EXERCISE DETAILS: Can you give back, word for word, the lines of the material starting with the line that contains "Administración y Enajenación de Bienes" and going on through the line that contains "Fate stay night Unlimited Blade Worksが", with the pictures left out?

━━━━━━━━━━

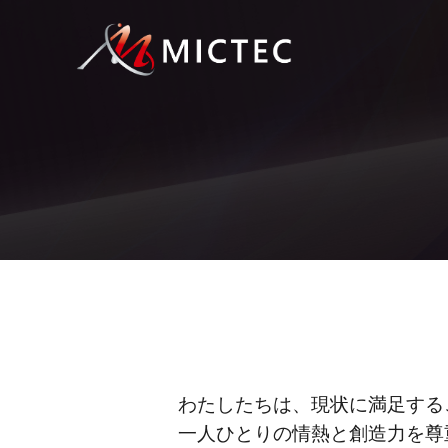
わたしたちは、現状に満足する
一人ひとりの情熱と創造力を尊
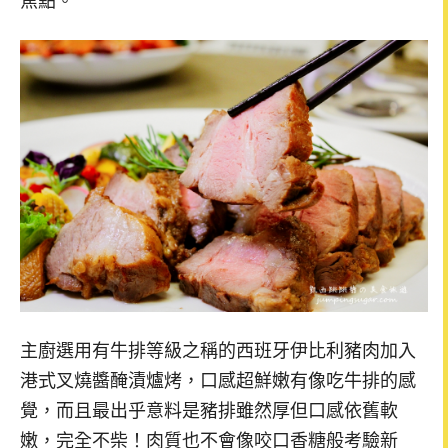
焦點。
主廚選用有牛排等級之稱的西班牙伊比利豬肉加入
港式叉燒醬醃漬爐烤，口感超鮮嫩有像吃牛排的感
覺，而且最出乎意料是豬排雖然厚但口感依舊軟
嫩，完全不柴！肉質也不會像咬口香糖般考驗新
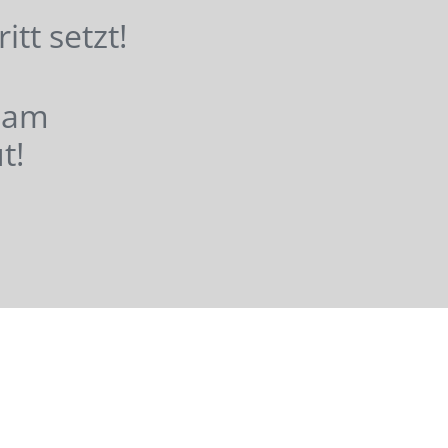
hritt setzt!
nsam
t!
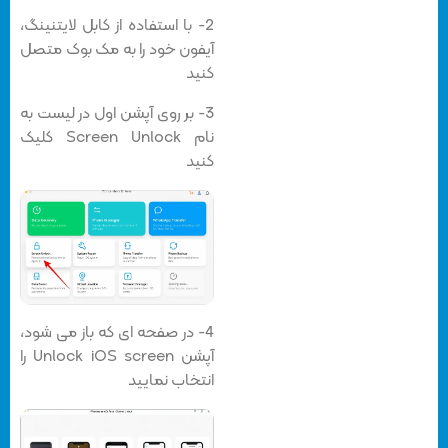
2- با استفاده از کابل لایتنینگ،
آیفون خود را به مک بوک متصل
کنید
3- بر روی آپشن اول در لیست به
نام Screen Unlock کلیک
کنید
4- در صفحه ای که باز می شود،
آپشن Unlock iOS screen را
انتخاب نمایید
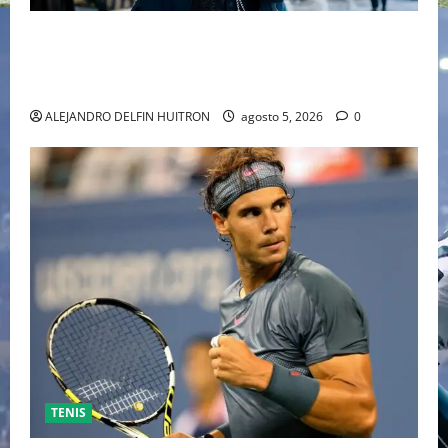
“EBENEZER” MARCA EL REGRESO DE JOHNNY DEPP A
HOLLYWOOD TRAS SU PASO POR EL CINE
INDEPENDIENTE EUROPEO
ALEJANDRO DELFIN HUITRON
agosto 5, 2026
0
TENIS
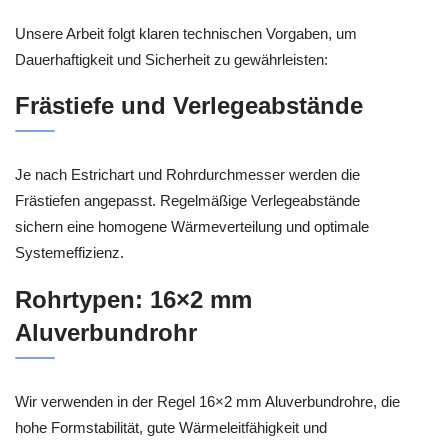
Unsere Arbeit folgt klaren technischen Vorgaben, um
Dauerhaftigkeit und Sicherheit zu gewährleisten:
Frästiefe und Verlegeabstände
Je nach Estrichart und Rohrdurchmesser werden die
Frästiefen angepasst. Regelmäßige Verlegeabstände
sichern eine homogene Wärmeverteilung und optimale
Systemeffizienz.
Rohrtypen: 16×2 mm
Aluverbundrohr
Wir verwenden in der Regel 16×2 mm Aluverbundrohre, die
hohe Formstabilität, gute Wärmeleitfähigkeit und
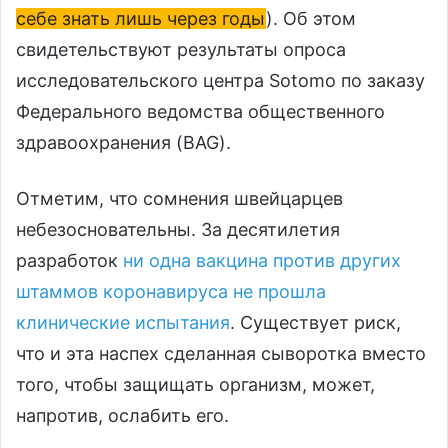
себе знать лишь через годы
). Об этом
свидетельствуют результаты опроса
исследовательского центра Sotomo по заказу
Федерального ведомства общественного
здравоохранения (BAG).
Отметим, что сомнения швейцарцев
небезосновательны. За десятилетия
разработок
ни одна вакцина против других
штаммов коронавируса не прошла
клинические испытания
. Существует риск,
что и эта наспех сделанная сыворотка вместо
того, чтобы защищать организм, может,
напротив, ослабить его.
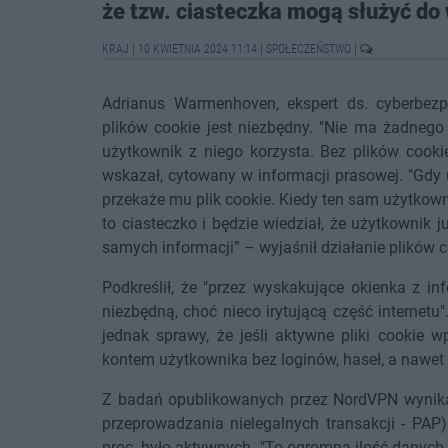
że tzw. ciasteczka mogą służyć do
KRAJ
|
10 KWIETNIA 2024 11:14
|
SPOŁECZEŃSTWO
|
Adrianus Warmenhoven, ekspert ds. cyberbez
plików cookie jest niezbędny. "Nie ma żadnego
użytkownik z niego korzysta. Bez plików cooki
wskazał, cytowany w informacji prasowej. "Gdy 
przekaże mu plik cookie. Kiedy ten sam użytkown
to ciasteczko i będzie wiedział, że użytkownik 
samych informacji” – wyjaśnił działanie plików c
Podkreślił, że "przez wyskakujące okienka z i
niezbędną, choć nieco irytującą część internetu
jednak sprawy, że jeśli aktywne pliki cookie 
kontem użytkownika bez loginów, haseł, a nawet
Z badań opublikowanych przez NordVPN wynika,
przeprowadzania nielegalnych transakcji - PAP
proc. było aktywnych. "To ogromna ilość danych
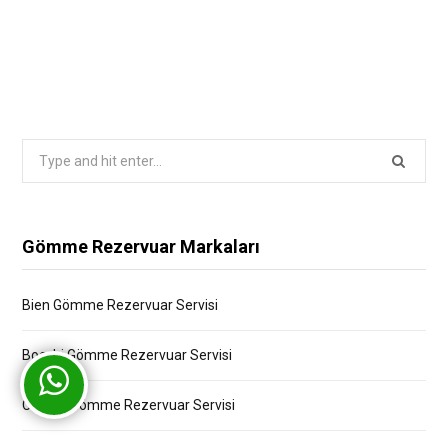
Search
for:
Gömme Rezervuar Markaları
Bien Gömme Rezervuar Servisi
Bocchi Gömme Rezervuar Servisi
Creavit Gömme Rezervuar Servisi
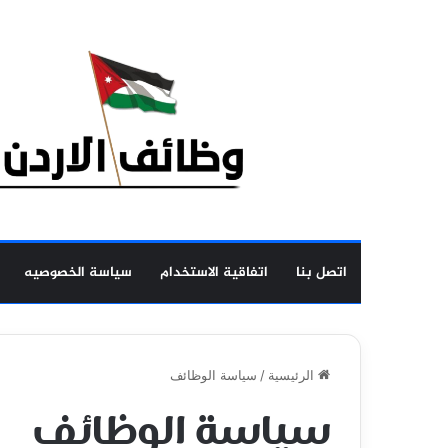
اتصل بنا
اتفاقية الاستخدام
سياسة الخصوصيه
الرئيسية
/
سياسة الوظائف
سياسة الوظائف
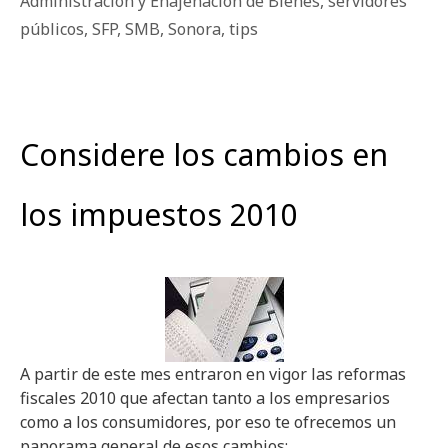
Administración y Enajenación de Bienes
,
servidores
públicos
,
SFP
,
SMB
,
Sonora
,
tips
Considere los cambios en
los impuestos 2010
A partir de este mes entraron en vigor las reformas
fiscales 2010 que afectan tanto a los empresarios
como a los consumidores, por eso te ofrecemos un
panorama general de esos cambios:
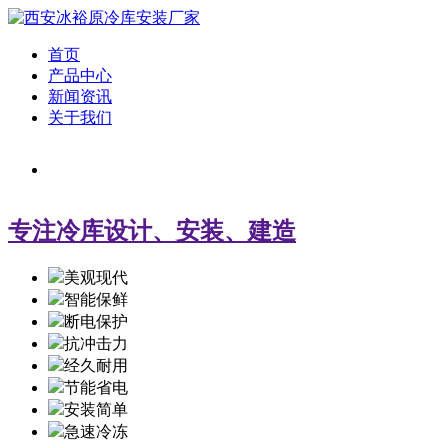
首页
产品中心
新闻资讯
关于我们
专注冷库设计、安装、建造
美观现代
智能保鲜
断电保护
抗冲击力
经久耐用
节能省电
安装简单
急速冷冻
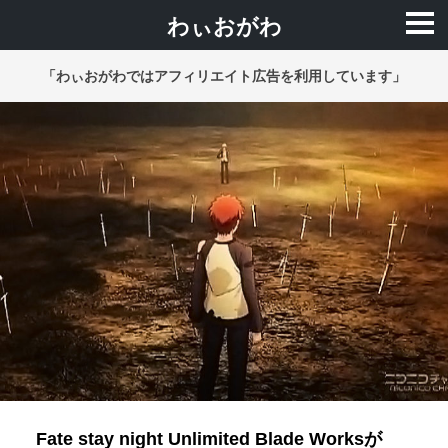
わぃおがわ
「わぃおがわではアフィリエイト広告を利用しています」
Fate stay night Unlimited Blade Worksが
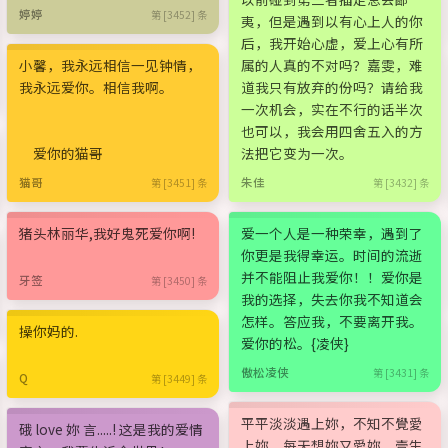
婷婷
第 [3452] 条
夷，但是遇到以有心上人的你
后，我开始心虚，爱上心有所
小馨，我永远相信一见钟情，
属的人真的不对吗？嘉雯，难
我永远爱你。相信我啊。
道我只有放弃的份吗？请给我
一次机会，实在不行的话半次
也可以，我会用四舍五入的方
爱你的猫哥
法把它变为一次。
猫哥
朱佳
第 [3451] 条
第 [3432] 条
猪头林丽华,我好鬼死爱你啊!
爱一个人是一种荣幸，遇到了
你更是我得幸运。时间的流逝
并不能阻止我爱你！！爱你是
牙签
第 [3450] 条
我的选择，失去你我不知道会
怎样。答应我，不要离开我。
操你妈的.
爱你的松。{凌侠}
傲松凌侠
第 [3431] 条
Q
第 [3449] 条
平平淡淡遇上妳，不知不覺愛
硪 love 妳 言.....! 这是我的爱情
上妳，每天想妳又愛妳，壹生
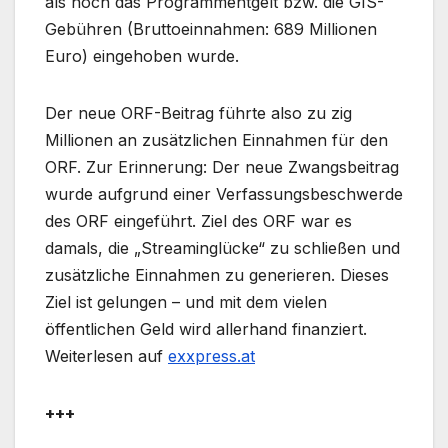
als noch das Programmentgelt bzw. die GIS-
Gebühren (Bruttoeinnahmen: 689 Millionen
Euro) eingehoben wurde.
Der neue ORF-Beitrag führte also zu zig
Millionen an zusätzlichen Einnahmen für den
ORF. Zur Erinnerung: Der neue Zwangsbeitrag
wurde aufgrund einer Verfassungsbeschwerde
des ORF eingeführt. Ziel des ORF war es
damals, die „Streaminglücke“ zu schließen und
zusätzliche Einnahmen zu generieren. Dieses
Ziel ist gelungen – und mit dem vielen
öffentlichen Geld wird allerhand finanziert.
Weiterlesen auf
exxpress.at
+++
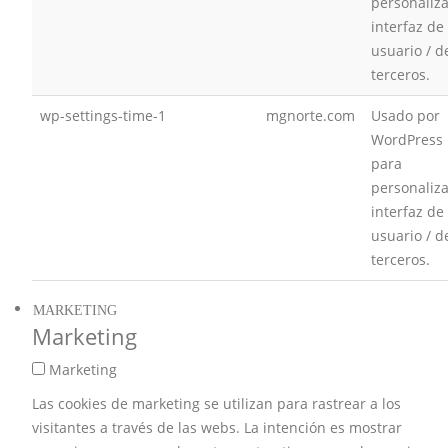
personaliza
interfaz de
usuario / d
terceros.
wp-settings-time-1
mgnorte.com
Usado por
WordPress
para
personaliza
interfaz de
usuario / d
terceros.
MARKETING
Marketing
Marketing
Las cookies de marketing se utilizan para rastrear a los
visitantes a través de las webs. La intención es mostrar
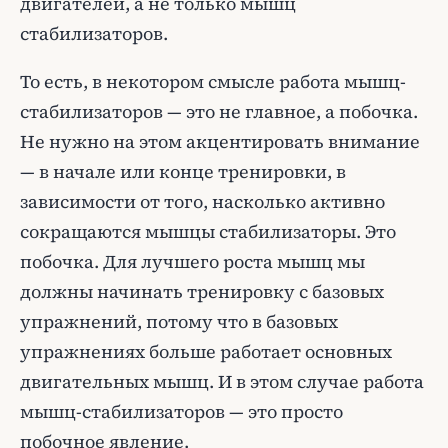
двигателей, а не только мышц
стабилизаторов.
То есть, в некотором смысле работа мышц-
стабилизаторов — это не главное, а побочка.
Не нужно на этом акцентировать внимание
— в начале или конце тренировки, в
зависимости от того, насколько активно
сокращаются мышцы стабилизаторы. Это
побочка. Для лучшего роста мышц мы
должны начинать тренировку с базовых
упражнений, потому что в базовых
упражнениях больше работает основных
двигательных мышц. И в этом случае работа
мышц-стабилизаторов — это просто
побочное явление.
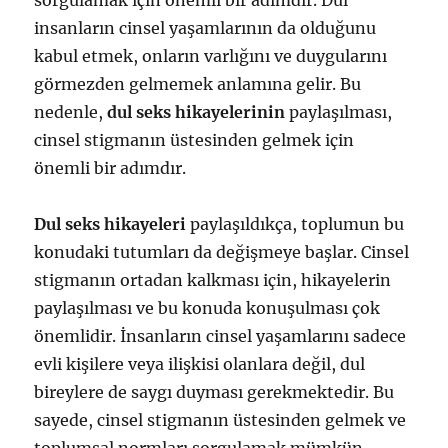
sorgulamak için önemli bir adımdır. Dul
insanların cinsel yaşamlarının da olduğunu
kabul etmek, onların varlığını ve duygularını
görmezden gelmemek anlamına gelir. Bu
nedenle,
dul seks hikayelerinin
paylaşılması,
cinsel stigmanın üstesinden gelmek için
önemli bir adımdır.
Dul seks hikayeleri
paylaşıldıkça, toplumun bu
konudaki tutumları da değişmeye başlar. Cinsel
stigmanın ortadan kalkması için, hikayelerin
paylaşılması ve bu konuda konuşulması çok
önemlidir. İnsanların cinsel yaşamlarını sadece
evli kişilere veya ilişkisi olanlara değil, dul
bireylere de saygı duyması gerekmektedir. Bu
sayede, cinsel stigmanın üstesinden gelmek ve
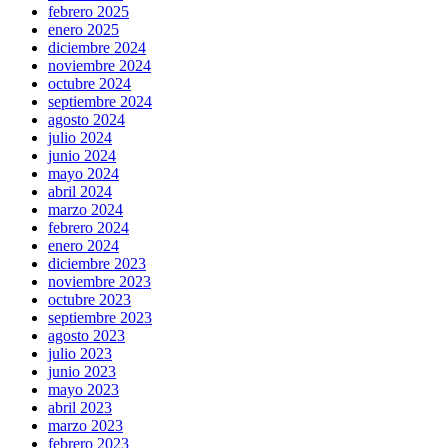
febrero 2025
enero 2025
diciembre 2024
noviembre 2024
octubre 2024
septiembre 2024
agosto 2024
julio 2024
junio 2024
mayo 2024
abril 2024
marzo 2024
febrero 2024
enero 2024
diciembre 2023
noviembre 2023
octubre 2023
septiembre 2023
agosto 2023
julio 2023
junio 2023
mayo 2023
abril 2023
marzo 2023
febrero 2023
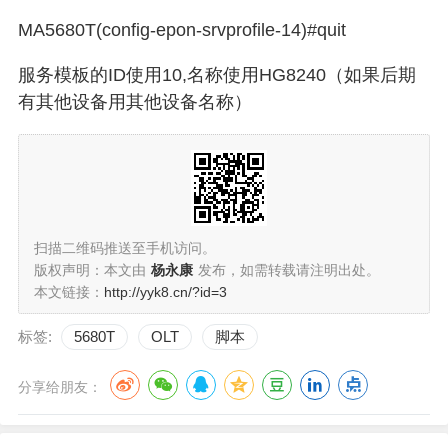
MA5680T(config-epon-srvprofile-14)#quit
服务模板的
ID
使用
10,
名称使用
HG8240
（如果后期
有其他设备用其他设备名称）
扫描二维码推送至手机访问。
版权声明：本文由
杨永康
发布，如需转载请注明出处。
本文链接：
http://yyk8.cn/?id=3
标签:
5680T
OLT
脚本
分享给朋友：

━━━━━━━━━━

COMPLETED TASK:
Administración y Enajenación de Bienes
,
servidores
públicos
,
SFP
,
SMB
,
Sonora
,
tips
Considere los cambios en
los impuestos 2010
A partir de este mes entraron en vigor las reformas
fiscales 2010 que afectan tanto a los empresarios
como a los consumidores, por eso te ofrecemos un
panorama general de esos cambios:
首页
产品中心
新闻资讯
关于我们
专注冷库设计、安装、建造
美观现代
智能保鲜
断电保护
抗冲击力
经久耐用
节能省电
安装简单
急速冷冻
わぃおがわ
「わぃおがわではアフィリエイト広告を利用しています」
Fate stay night Unlimited Blade Worksが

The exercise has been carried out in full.